But as Mollie spoke Kitty perceived that she had never glanced at the fashionable dress. She only saw the soul in the bright eyes and the happy smile round the lips. Gavon's voice calling them was heard from below. They ran downstairs.

When they appeared, Captain Keith glanced from one sister to the other. He was dimly conscious that a change, and that not exactly for the better, had come over Mollie, and that Kitty looked, as she always did, the perfection of charm. Nevertheless, the expression in Mollie's eyes and the tone of her voice continued to arouse that strange, delicious foreign feeling in his breast. He found that he liked to touch her hand, and that he also liked to look into her brown eyes. He was not yet aware of his own sensations. He only thought,—

"I am but tracing the extraordinary likeness and the extraordinary difference between these two girls. Of course I know Kitty's dear little phiz, and Mollie's is almost the same, feature for feature, and yet there never were any two girls who have less in common."

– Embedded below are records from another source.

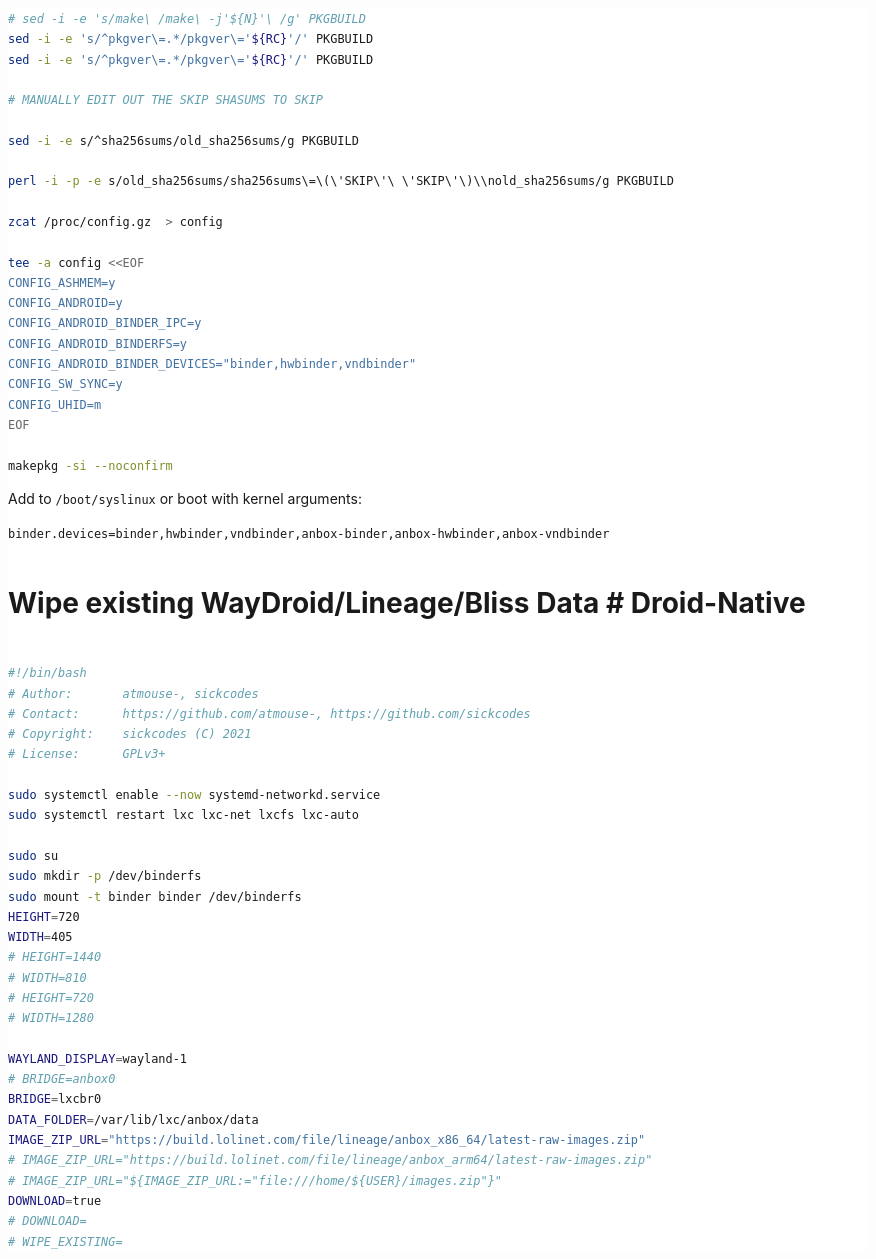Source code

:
 ```bash
# sed -i -e 's/make\ /make\ -j'${N}'\ /g' PKGBUILD
sed -i -e 's/^pkgver\=.*/pkgver\='${RC}'/' PKGBUILD
sed -i -e 's/^pkgver\=.*/pkgver\='${RC}'/' PKGBUILD

# MANUALLY EDIT OUT THE SKIP SHASUMS TO SKIP

sed -i -e s/^sha256sums/old_sha256sums/g PKGBUILD

perl -i -p -e s/old_sha256sums/sha256sums\=\(\'SKIP\'\ \'SKIP\'\)\\nold_sha256sums/g PKGBUILD

zcat /proc/config.gz  > config

tee -a config <<EOF
CONFIG_ASHMEM=y
CONFIG_ANDROID=y
CONFIG_ANDROID_BINDER_IPC=y
CONFIG_ANDROID_BINDERFS=y
CONFIG_ANDROID_BINDER_DEVICES="binder,hwbinder,vndbinder"
CONFIG_SW_SYNC=y
CONFIG_UHID=m
EOF

makepkg -si --noconfirm

```

Add to `/boot/syslinux` or boot with kernel arguments:

`binder.devices=binder,hwbinder,vndbinder,anbox-binder,anbox-hwbinder,anbox-vndbinder`

# Wipe existing WayDroid/Lineage/Bliss Data # Droid-Native

```bash

#!/bin/bash
# Author:       atmouse-, sickcodes
# Contact:      https://github.com/atmouse-, https://github.com/sickcodes
# Copyright:    sickcodes (C) 2021
# License:      GPLv3+

sudo systemctl enable --now systemd-networkd.service
sudo systemctl restart lxc lxc-net lxcfs lxc-auto

sudo su
sudo mkdir -p /dev/binderfs
sudo mount -t binder binder /dev/binderfs
HEIGHT=720
WIDTH=405
# HEIGHT=1440
# WIDTH=810
# HEIGHT=720
# WIDTH=1280

WAYLAND_DISPLAY=wayland-1
# BRIDGE=anbox0
BRIDGE=lxcbr0
DATA_FOLDER=/var/lib/lxc/anbox/data
IMAGE_ZIP_URL="https://build.lolinet.com/file/lineage/anbox_x86_64/latest-raw-images.zip"
# IMAGE_ZIP_URL="https://build.lolinet.com/file/lineage/anbox_arm64/latest-raw-images.zip"
# IMAGE_ZIP_URL="${IMAGE_ZIP_URL:="file:///home/${USER}/images.zip"}"
DOWNLOAD=true
# DOWNLOAD=
# WIPE_EXISTING=
```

The three arrived at St. James's Hall in good time. Gavon secured seats for his party, and they soon found themselves listening to a fine concert. Mollie had a passion for music, and as she sat now and allowed it to fill both heart and soul, her eyes kindled, and the colour came rich and deep into her cheeks. Gavon continued to watch her almost stealthily. Kitty chatted whenever she could find a moment to give her gay little voice a chance of being heard. Gavon sat between the two; he answered Kitty, and talked with her, scolding her now and then, and desiring her on many occasions to "hush," "not to make so much noise," to "behave herself," and much more to the same effect. As long as he spoke to her at all, poor Kitty was in the seventh heaven of bliss. From her present position she could not see how often he glanced at Mollie, and fancied that her little stratagem to make her sister not look quite at her best was bringing the most satisfactory results.

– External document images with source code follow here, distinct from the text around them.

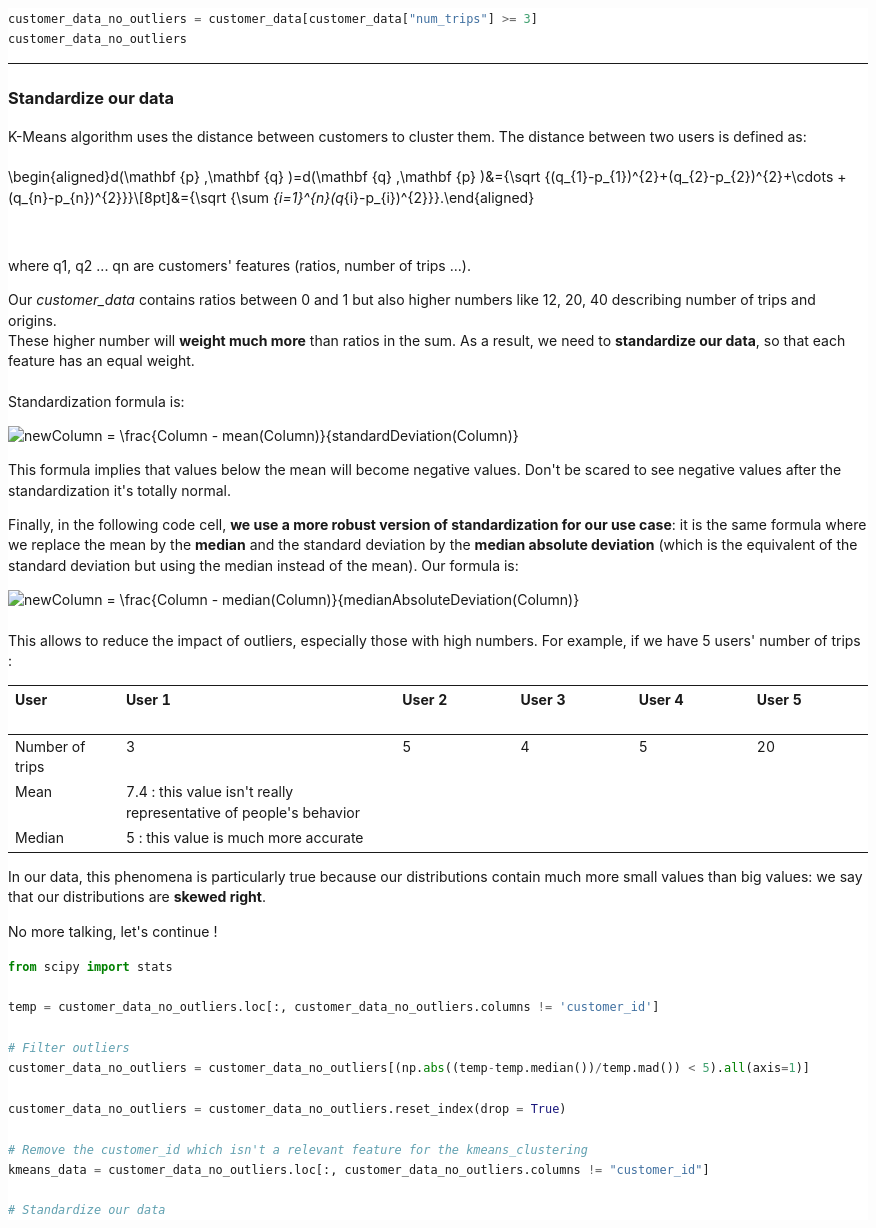 
```python
customer_data_no_outliers = customer_data[customer_data["num_trips"] >= 3]
customer_data_no_outliers
```

---
### Standardize our data

K-Means algorithm uses the distance between customers to cluster them. The distance between two users is defined as:<br/><br/>
\begin{aligned}d(\mathbf {p} ,\mathbf {q} )=d(\mathbf {q} ,\mathbf {p} )&={\sqrt {(q_{1}-p_{1})^{2}+(q_{2}-p_{2})^{2}+\cdots +(q_{n}-p_{n})^{2}}}\\[8pt]&={\sqrt {\sum _{i=1}^{n}(q_{i}-p_{i})^{2}}}.\end{aligned}
	
<br/>

where q1, q2 ... qn are customers' features (ratios, number of trips ...).

Our _customer_data_ contains ratios between 0 and 1 but also higher numbers like 12, 20, 40 describing number of trips and origins.<br/>
These higher number will **weight much more** than ratios in the sum. As a result, we need to **standardize our data**, so that each feature has an equal weight.<br/><br/>
Standardization formula is:

<img src="https://latex.codecogs.com/gif.latex?newColumn&space;=&space;\frac{Column&space;-&space;mean(Column)}{standardDeviation(Column)}" title="newColumn = \frac{Column - mean(Column)}{standardDeviation(Column)}" />

This formula implies that values below the mean will become negative values. Don't be scared to see negative values after the standardization it's totally normal.

Finally, in the following code cell, **we use a more robust version of standardization for our use case**: it is the same formula where we replace the mean by the **median** and the standard deviation by the **median absolute deviation** (which is the equivalent of the standard deviation but using the median instead of the mean). Our formula is:

<img src="https://latex.codecogs.com/gif.latex?newColumn&space;=&space;\frac{Column&space;-&space;median(Column)}{medianAbsoluteDeviation(Column)}" title="newColumn = \frac{Column - median(Column)}{medianAbsoluteDeviation(Column)}" />
<br/><br/>
This allows to reduce the impact of outliers, especially those with high numbers. For example, if we have 5 users' number of trips :

|User &nbsp; &nbsp; &nbsp; &nbsp; &nbsp; &nbsp; &nbsp; &nbsp; &nbsp; &nbsp; &nbsp; &nbsp; &nbsp; &nbsp; &nbsp;|User 1 &nbsp; &nbsp; &nbsp; &nbsp; &nbsp; &nbsp; &nbsp; &nbsp; &nbsp; &nbsp; &nbsp; &nbsp; &nbsp; &nbsp; &nbsp;|User 2 &nbsp; &nbsp; &nbsp; &nbsp; &nbsp; &nbsp; &nbsp; &nbsp; &nbsp; &nbsp; &nbsp; &nbsp; &nbsp; &nbsp; &nbsp;|User 3 &nbsp; &nbsp; &nbsp; &nbsp; &nbsp; &nbsp; &nbsp; &nbsp; &nbsp; &nbsp; &nbsp; &nbsp; &nbsp; &nbsp; &nbsp;|User 4 &nbsp; &nbsp; &nbsp; &nbsp; &nbsp; &nbsp; &nbsp; &nbsp; &nbsp; &nbsp; &nbsp; &nbsp; &nbsp; &nbsp; &nbsp;|User 5 &nbsp; &nbsp; &nbsp; &nbsp; &nbsp; &nbsp; &nbsp; &nbsp; &nbsp; &nbsp; &nbsp; &nbsp; &nbsp; &nbsp; &nbsp;|
|:--|:--|:--|:--|:--|:--|
|Number of trips|3|5|4|5|20|
|Mean| 7.4 : this value isn't really representative of people's behavior|
|Median| 5 : this value is much more accurate|

In our data, this phenomena is particularly true because our distributions contain much more small values than big values: we say that our distributions are **skewed right**.

No more talking, let's continue !


```python
from scipy import stats

temp = customer_data_no_outliers.loc[:, customer_data_no_outliers.columns != 'customer_id']

# Filter outliers
customer_data_no_outliers = customer_data_no_outliers[(np.abs((temp-temp.median())/temp.mad()) < 5).all(axis=1)]

customer_data_no_outliers = customer_data_no_outliers.reset_index(drop = True)

# Remove the customer_id which isn't a relevant feature for the kmeans_clustering
kmeans_data = customer_data_no_outliers.loc[:, customer_data_no_outliers.columns != "customer_id"]

# Standardize our data
```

The first half of the concert was over, when a man pushed his way along the line of people and dropped into a seat by Kitty's side. She uttered an exclamation, half of annoyance and half of pleasure.

"How do you do, Miss Hepworth?" he said. "I have not seen you for a very long time.—Ah, Keith, how are you?"

"I did not know you were in London, Major Strause," answered the girl.

"London is practically empty; but, all the same, this war news is bringing many of us up," he replied.

Mollie looked round to see what the newcomer was like. She noticed a somewhat thick-set man, with reddish hair and a very long moustache. His eyes were of a light blue. His face was considerably freckled. Mollie voted him at once commonplace and uninteresting, and would not have bestowed any further thought upon him had she not observed a curious change in Keith's appearance. His face turned first white, then stern and sombre. He ceased to talk to Kitty, who was devoting herself now, with all that propensity for flirting which was part of her nature, to Major Strause.

"Do you know him well?" asked Mollie suddenly, in a low tone.